▶ _Action item_
Return the data below word for word, with the pictures left out.

▶ _Data for review_
——————
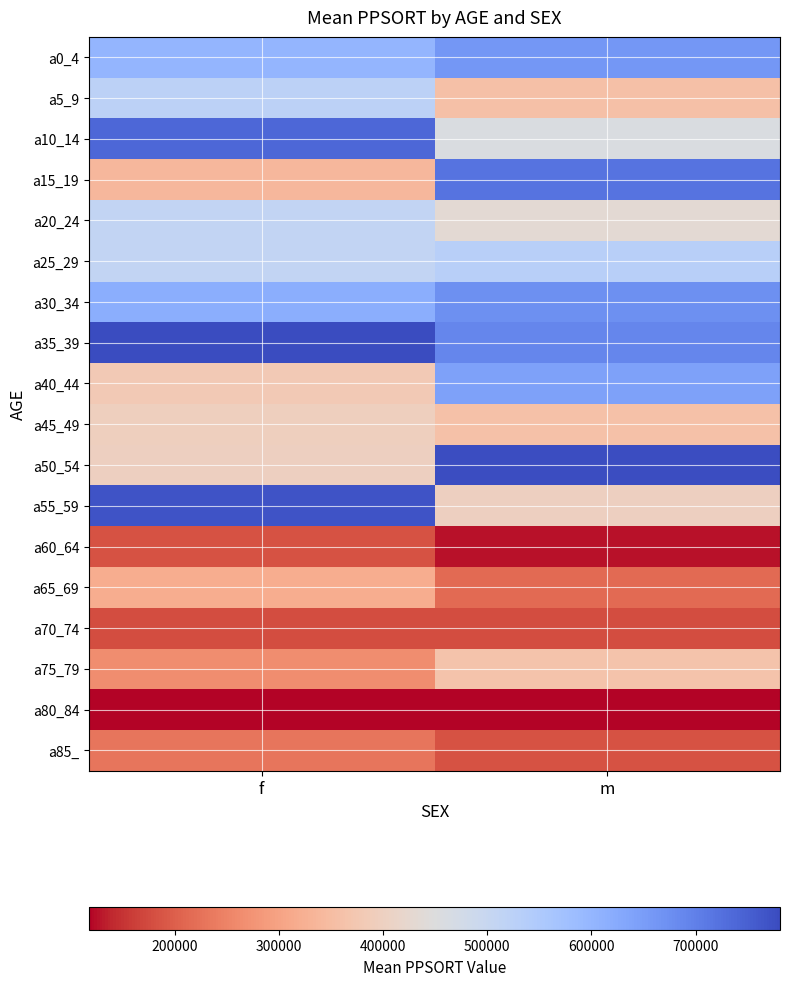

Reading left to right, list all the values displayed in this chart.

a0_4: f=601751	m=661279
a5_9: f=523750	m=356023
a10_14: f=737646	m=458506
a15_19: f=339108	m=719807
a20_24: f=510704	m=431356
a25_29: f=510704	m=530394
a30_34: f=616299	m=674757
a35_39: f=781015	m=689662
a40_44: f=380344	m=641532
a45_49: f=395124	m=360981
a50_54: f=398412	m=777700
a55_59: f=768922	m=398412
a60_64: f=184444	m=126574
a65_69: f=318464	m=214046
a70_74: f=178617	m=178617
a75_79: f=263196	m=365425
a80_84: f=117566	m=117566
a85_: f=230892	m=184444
——————
▶ _Response box_
Reading left to right, list all the values displayed in this chart.

a0_4: f=601751	m=661279
a5_9: f=523750	m=356023
a10_14: f=737646	m=458506
a15_19: f=339108	m=719807
a20_24: f=510704	m=431356
a25_29: f=510704	m=530394
a30_34: f=616299	m=674757
a35_39: f=781015	m=689662
a40_44: f=380344	m=641532
a45_49: f=395124	m=360981
a50_54: f=398412	m=777700
a55_59: f=768922	m=398412
a60_64: f=184444	m=126574
a65_69: f=318464	m=214046
a70_74: f=178617	m=178617
a75_79: f=263196	m=365425
a80_84: f=117566	m=117566
a85_: f=230892	m=184444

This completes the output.